Just like the young couple, St. Bernard writes that we all begin loving God for purely selfish reasons. We love God because God (or the idea of God) makes us feel good and because God does some great stuff for us. This is well and good in and of itself, but it has not been tested by suffering. After some trials, the soul begins to love God because God is good. This is just like our middle-aged couple who are learning to rely on one another in starting a family, they are beginning to see the goodness in each other. Then, the soul begins to love God for the reason that God is God. This is like the elderly couple, who tested throughout their lives, love each other because she is his wife and he, her husband.
Yet, St. Bernard goes on to give one more stage and it is at this place that my cheesy little metaphor falls apart. Bernard writes that through Godly suffering, the soul’s motivation for loving God moves to a complete love without regard for self. At this point, the soul only loves itself in that God loves it. The soul loses itself in God as drop of water poured into wine. The soul becomes one with God, yet remains itself.

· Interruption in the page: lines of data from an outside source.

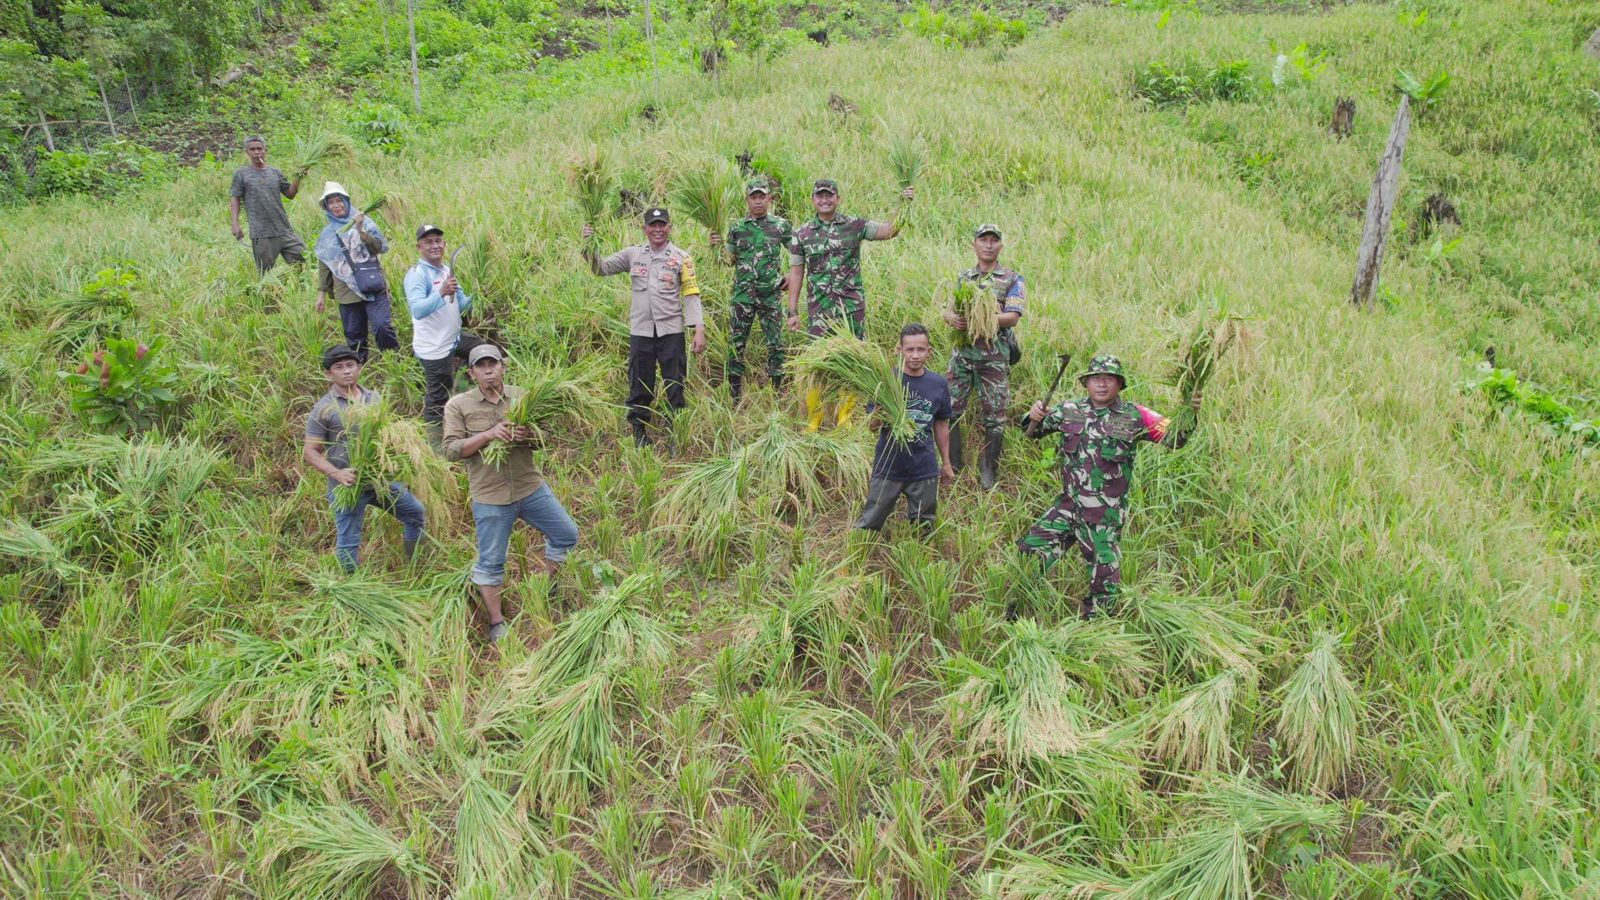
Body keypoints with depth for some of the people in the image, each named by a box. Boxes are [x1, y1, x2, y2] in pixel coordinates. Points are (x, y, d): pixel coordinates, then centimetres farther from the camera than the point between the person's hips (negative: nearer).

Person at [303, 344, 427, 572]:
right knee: (348, 543, 3)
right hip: (348, 486, -6)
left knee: (417, 513, 15)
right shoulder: (323, 409, -10)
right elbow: (310, 452, -10)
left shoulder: (373, 398, 5)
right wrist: (336, 473, -25)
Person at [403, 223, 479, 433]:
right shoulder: (416, 274, -18)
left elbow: (459, 304, 14)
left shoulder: (446, 269, 10)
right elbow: (417, 310, -33)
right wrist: (441, 293, -46)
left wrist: (472, 299, -8)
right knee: (437, 397, 2)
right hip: (434, 348, -8)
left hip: (455, 339, 9)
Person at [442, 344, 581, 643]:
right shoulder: (458, 405, -4)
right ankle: (497, 622, 22)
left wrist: (530, 435, -20)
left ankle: (547, 578, 37)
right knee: (491, 562, 6)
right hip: (490, 497, -3)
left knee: (567, 534, 12)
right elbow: (451, 450, -11)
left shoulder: (521, 397, 3)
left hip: (531, 487, 3)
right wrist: (488, 435, -24)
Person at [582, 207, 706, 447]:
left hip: (671, 331, -2)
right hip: (640, 331, 2)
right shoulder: (633, 254, 5)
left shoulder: (681, 258, -1)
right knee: (639, 385, 10)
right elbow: (601, 268, 9)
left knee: (675, 386, 5)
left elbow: (691, 294, -3)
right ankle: (639, 432, 24)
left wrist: (699, 329, -11)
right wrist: (589, 247, -9)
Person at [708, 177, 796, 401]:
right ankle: (734, 397, 7)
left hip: (772, 295, -1)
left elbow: (797, 253, 11)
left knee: (776, 344, 2)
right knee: (736, 344, 0)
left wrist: (791, 274, -2)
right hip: (742, 294, 1)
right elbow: (729, 261, 10)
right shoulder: (736, 228, 7)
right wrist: (718, 247, -7)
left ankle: (777, 393, 12)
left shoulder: (781, 225, 4)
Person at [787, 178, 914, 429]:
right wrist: (793, 312, 3)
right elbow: (796, 272, 6)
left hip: (852, 308, 0)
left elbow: (889, 230, -6)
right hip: (819, 310, 0)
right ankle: (813, 420, 9)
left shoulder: (854, 225, 3)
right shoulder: (802, 233, 5)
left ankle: (845, 414, 18)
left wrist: (902, 205, -20)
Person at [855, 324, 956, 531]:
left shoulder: (938, 384, 0)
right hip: (888, 468, -2)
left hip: (924, 470, 2)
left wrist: (946, 463, 15)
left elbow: (941, 425, 11)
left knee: (923, 530, 13)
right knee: (869, 525, 5)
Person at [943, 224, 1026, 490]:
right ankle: (953, 467, 14)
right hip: (962, 352, 3)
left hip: (994, 355, -3)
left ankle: (989, 472, 13)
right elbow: (947, 310, 10)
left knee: (994, 415, 0)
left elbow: (1013, 317, -8)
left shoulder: (1012, 280, 4)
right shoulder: (963, 278, 16)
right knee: (950, 409, 0)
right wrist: (953, 318, -15)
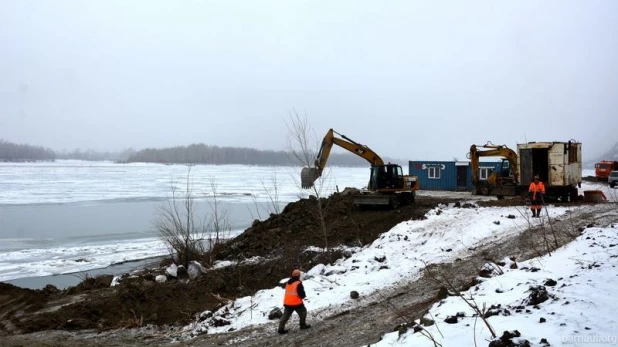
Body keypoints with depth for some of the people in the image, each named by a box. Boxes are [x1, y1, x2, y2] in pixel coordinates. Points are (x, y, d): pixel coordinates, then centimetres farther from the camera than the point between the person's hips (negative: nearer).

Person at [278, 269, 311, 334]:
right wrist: (303, 296, 8)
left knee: (285, 315, 9)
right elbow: (302, 294, -16)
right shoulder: (298, 283, -15)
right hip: (296, 303, -6)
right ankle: (303, 325, 23)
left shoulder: (288, 283, 8)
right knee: (303, 312, 17)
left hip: (287, 302, 6)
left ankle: (281, 329, 5)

The way we pray shows how we love God and our words betray the level at which we love God. Most of us — myself foremost — love God for purely selfish reasons and our prayers sound like it. If we were to make a chart of our prayer time, the time we spend on ourselves would take up most of the pie. Please keep in mind, though, that this is not necessarily a bad thing — it’s just not as perfect as it could be. We’re like the young couple at Olive Garden in our prayers, we pray because God does stuff for us or because God makes us feel good. We, just like them, should move more and more towards a selfless love that shows itself in the prayers of silence and surrender.
So, how do we deepen our love of God through our prayers? Well, like St. Bernard, I think suffering-in-love (redemptive suffering) plays the primary role in this. As CS Lewis once wrote, “I assume that the process of purification will normally involve suffering. Partly from tradition; partly because most real good that has been done me in this life has involved it.” (Letters to Malcolm)
Yet, I also think that the liturgy is the vehicle by which our prayers and love for God are deepened. For example, we do not always feel the words that we pray or think the same as the words we say, yet the liturgy shows how how we should be thinking and how we should be praying. The focus of the liturgy is always on God and away from self (through the self is still remembered); the liturgy is constantly moving us towards God. Through constant and attentive repetition, lex orandi, lex credendi takes effect and we are brought into a deeper prayer-life, a deeper love and a deeper union with God. The self remains, but it is wholly consumed by the Divine.
Through the liturgy, we move from being a starry-eyed, untested lover of God to a mature lover, wholly at one with the Divine. May the good Lord grant us all the grace of having a deeper love for God and each other.
Almighty and eternal God, so draw our hearts to thee , so guide our minds, so fill our imaginations, so control our wills, that we may be wholly thine , utterly dedicated unto thee ; and then use us, we pray thee , as thou wilt , and always to thy glory and the welfare of thy people; through our Lord and Savior Jesus Christ. Amen.